Chez ABP, l’homme de sciences avoue cependant avoir vu les choses évoluer ces cinq dernières années : le fonds s’appuie sur les Objectifs de Développement Durable (SDG) des Nations Unies et a développé sa propre taxonomie. Mais comme Jan Rotmans n’a pas vocation à s’épancher en compliments, il formule son lot d’observations critiques. À propos des placements d’ABP dans le sable bitumeux et le charbon, par exemple. Il faut immédiatement arrêter, estime-t-il. Et tant qu’on y est, il envisagerait bien la suppression des positions dans le pétrole et le gaz dans les cinq à dix années à venir tout en redéfinissant très clairement les priorités en matière de SDG : le climat et la durabilité doivent avoir la primauté.
Corien Wortmann-Kool, CEO d’ABP et Ronald Wuijster, CIO de la société de gestion du fonds APG se disent bien sûr prêts à investir plus massivement dans la durabilité mais ils précisent cependant que ce n’est pas toujours possible pour un fonds de pension. ‘Les investissements écologiques ne sont pas tous suffisamment rentables.
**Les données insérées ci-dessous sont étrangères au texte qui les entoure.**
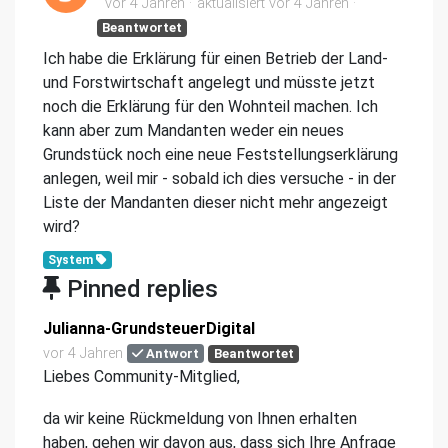
vor 4 Jahren
aktualisiert
vor 4 Jahren
Beantwortet
Ich habe die Erklärung für einen Betrieb der Land-
und Forstwirtschaft angelegt und müsste jetzt
noch die Erklärung für den Wohnteil machen. Ich
kann aber zum Mandanten weder ein neues
Grundstück noch eine neue Feststellungserklärung
anlegen, weil mir - sobald ich dies versuche - in der
Liste der Mandanten dieser nicht mehr angezeigt
wird?
System
Pinned replies
Julianna-GrundsteuerDigital
vor 4 Jahren
Antwort
Beantwortet
Liebes Community-Mitglied,
da wir keine Rückmeldung von Ihnen erhalten
haben, gehen wir davon aus, dass sich Ihre Anfrage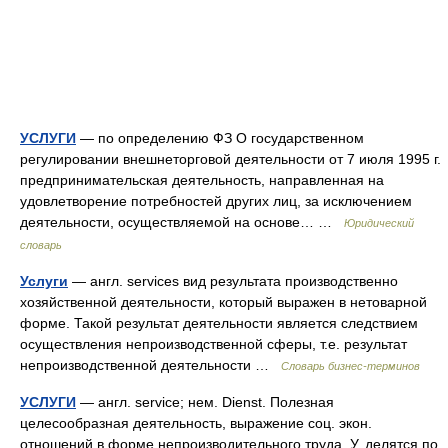
УСЛУГИ
— по определению ФЗ О государственном
регулировании внешнеторговой деятельности от 7 июля 1995 г.
предпринимательская деятельность, направленная на
удовлетворение потребностей других лиц, за исключением
деятельности, осуществляемой на основе… …
Юридический
словарь
Услуги
— англ. services вид результата производственно
хозяйственной деятельности, который выражен в нетоварной
форме. Такой результат деятельности является следствием
осуществления непроизводственной сферы, т.е. результат
непроизводственной деятельности …
Словарь бизнес-терминов
УСЛУГИ
— англ. service; нем. Dienst. Полезная
целесообразная деятельность, выражение соц. экон.
отношений в форме непроизводительного труда. У. делятся по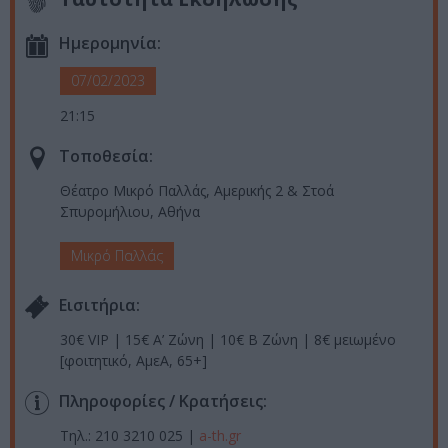
Ημερομηνία:
07/02/2023
21:15
Τοποθεσία:
Θέατρο Μικρό Παλλάς, Αμερικής 2 & Στοά
Σπυρομήλιου, Αθήνα
Μικρό Παλλάς
Eισιτήρια:
30€ VIP | 15€ A’ Ζώνη | 10€ Β Ζώνη | 8€ μειωμένο
[φοιτητικό, ΑμεΑ, 65+]
Πληροφορίες / Κρατήσεις:
Τηλ.: 210 3210 025 |
a-th.gr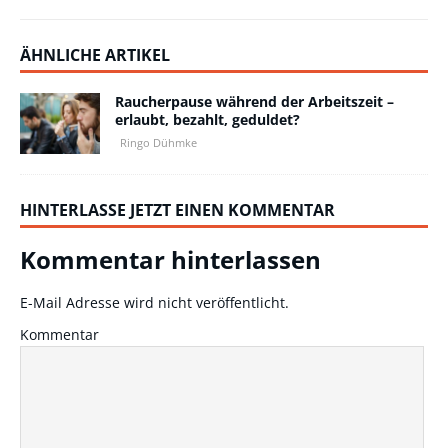
ÄHNLICHE ARTIKEL
Raucherpause während der Arbeitszeit –
erlaubt, bezahlt, geduldet?
Ringo Dühmke
HINTERLASSE JETZT EINEN KOMMENTAR
Kommentar hinterlassen
E-Mail Adresse wird nicht veröffentlicht.
Kommentar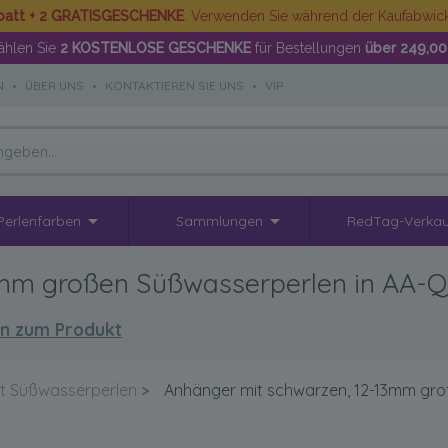
batt + 2 GRATISGESCHENKE
. Verwenden Sie während der Kaufabwi
hlen Sie
2 KOSTENLOSE GESCHENKE
für Bestellungen
über 249,00
N
•
ÜBER UNS
•
KONTAKTIEREN SIE UNS
•
VIP
Perlenfarben
Sammlungen
RedTag-Verkau
mm großen Süßwasserperlen in AA-Qua
n zum Produkt
t Süßwasserperlen
>
Anhänger mit schwarzen, 12-13mm groß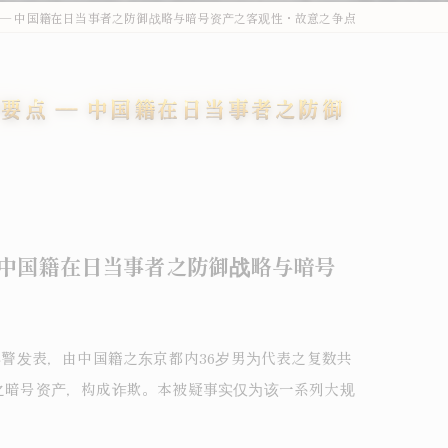
 ― 中国籍在日当事者之防御战略与暗号资产之客观性・故意之争点
外国人刑事・在留Q&A
詐欺・特殊詐欺（受け子・闇バイト）
要点 ― 中国籍在日当事者之防御
オーバーステイ（不法残留）
窃盗・万引き
薬物事件
傷害・暴行
 中国籍在日当事者之防御战略与暗号
わいせつ・盗撮
不法就労・オーバーステイ
县警发表，由中国籍之东京都内36岁男为代表之复数共
相当之暗号资产，构成诈欺。本被疑事实仅为该一系列大规
外国人事件の解決事例
退去強制・在留特別許可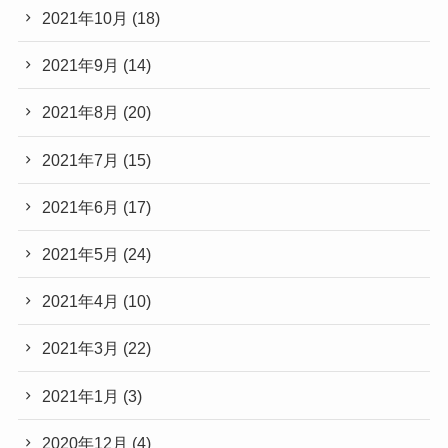
2021年10月
(18)
2021年9月
(14)
2021年8月
(20)
2021年7月
(15)
2021年6月
(17)
2021年5月
(24)
2021年4月
(10)
2021年3月
(22)
2021年1月
(3)
2020年12月
(4)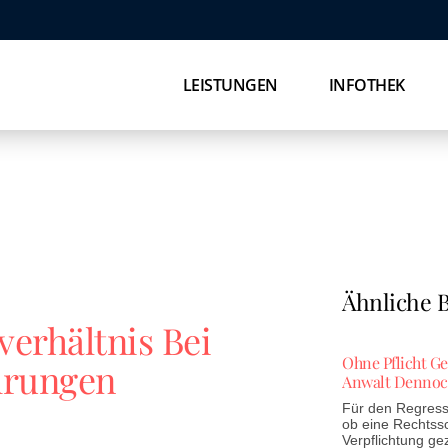
LEISTUNGEN
INFOTHEK
Ähnliche B
verhältnis Bei
Ohne Pflicht G
hrungen
Anwalt Dennoc
Für den Regress 
ob eine Rechtss
Verpflichtung ge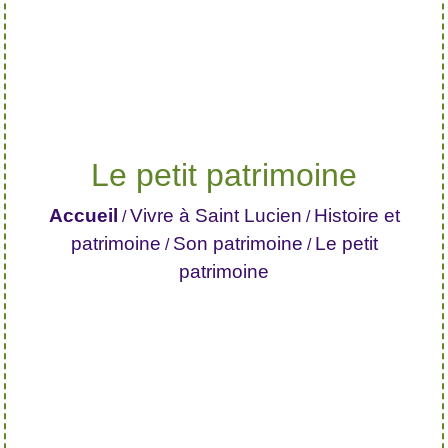
Le petit patrimoine
Accueil
Vivre à Saint Lucien
Histoire et
/
/
patrimoine
Son patrimoine
Le petit
/
/
patrimoine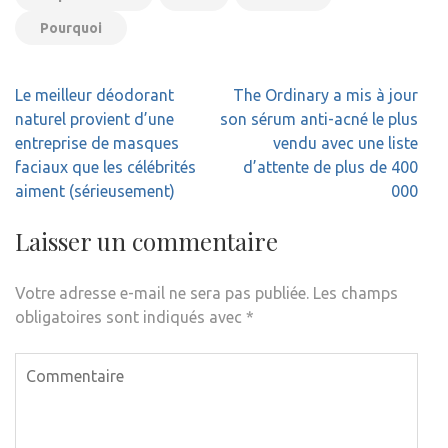
Pourquoi
Navigation
Le meilleur déodorant
The Ordinary a mis à jour
de
naturel provient d’une
son sérum anti-acné le plus
l’article
entreprise de masques
vendu avec une liste
faciaux que les célébrités
d’attente de plus de 400
aiment (sérieusement)
000
Laisser un commentaire
Votre adresse e-mail ne sera pas publiée.
Les champs
obligatoires sont indiqués avec
*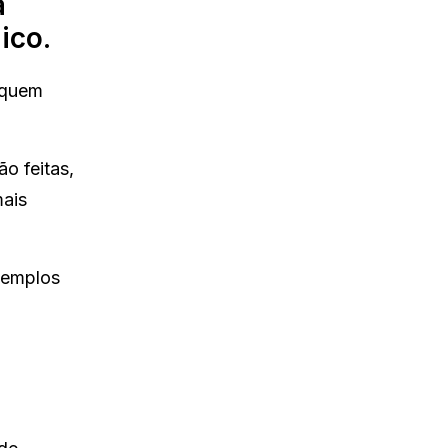
a
ico.
 quem
o feitas,
mais
xemplos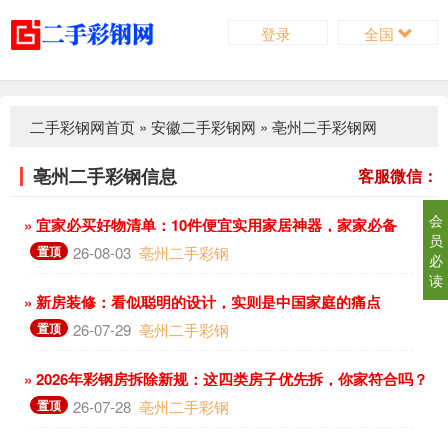
登录
全国
二手彩钢网首页
»
安徽二手彩钢网
»
亳州二手彩钢网
亳州二手彩钢信息
客服微信：
会
» 宜家必买好物清单：10件便宜实用家居神器，家家必备
员
置顶
26-08-03
亳州二手彩钢
必
读
» 新房装修：看似聪明的设计，实则是中国家庭的痛点
置顶
26-07-29
亳州二手彩钢
» 2026年彩钢房拆除新规：这四类房子优先拆，你家符合吗？
置顶
26-07-28
亳州二手彩钢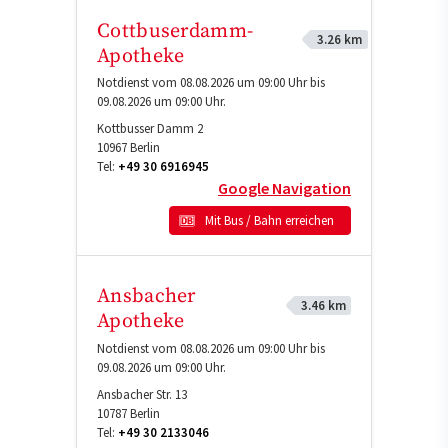
Cottbuserdamm-
3.26 km
Apotheke
Notdienst vom 08.08.2026 um 09:00 Uhr bis
09.08.2026 um 09:00 Uhr.
Kottbusser Damm 2
10967
Berlin
Tel:
+49 30 6916945
Google Navigation
Mit Bus / Bahn erreichen
Ansbacher
3.46 km
Apotheke
Notdienst vom 08.08.2026 um 09:00 Uhr bis
09.08.2026 um 09:00 Uhr.
Ansbacher Str. 13
10787
Berlin
Tel:
+49 30 2133046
Il ne faut pas oublier que nous versons des pensions’, explique Ronald Wuijster. Corien Wortmann-Kool poursuit : ‘APG ne peut pas investir dans des placements trop risqués pour nous.’
Le sable bitumeux
Est-ce les investisseurs qui continuent à investir dans dix ans dans les énergies fossiles sont des idiots pour autant ? Là, le CIO d’APG Ronald Wuijster est prêt à opiner. ‘Mais vous ne l’êtes pas encore aujourd’hui. Nous ne sommes pas fiers de nos placements dans le sable bitumeux, mais ces entreprises existent. En tant qu’investisseur, veillons à ce que les effets nuisibles de ces entreprises sur l’environnement diminuent, par exemple au travers de leur engagement.’
La CEO d’APG, Corien Wortmann-Kool, ajoute encore qu’adapter la stratégie d’investissement d’un fonds de pension exige du temps. ‘Nous développons actuellement une stratégie d’inclusion visant à investir dans les pionniers en la matière et dans ceux qui ont l’ambition de changer. Nous voulons apporter notre pierre à l’édifice, tout en préservant notre rendement. Le mouvement est en marche : nous investissons beaucoup moins dans le charbon et beaucoup plus dans les infrastructures, même si nous y sommes encore présents. Ce n’est pas très affriolant, non.’
Outre la mise en place d’une stratégie d’inclusion, le fonds de pension est en train de développer sa propre taxonomie, une mesure de la durabilité qu’il veut appliquer à l’ensemble de ses placements. Corien Wortmann-Kool explique : ‘C’est facile de dire qu’il suffit d’acheter des obligations vertes pour être dans le bon. Nous voulons montrer qu’une entreprise s’est vraiment fixé un objectif de durabilité. Comment vous le concrétisez en matière de pauvreté, par exemple ? C’est compliqué mais une taxonomie transparente peut aider.’
Investir à 100 % dans les objectifs de développement durable est mission impossible, conclut le CIO. ‘Le portefeuille doit être diversifié et en plus, le critère de durabilité d’aujourd’hui, sera dépassé demain’.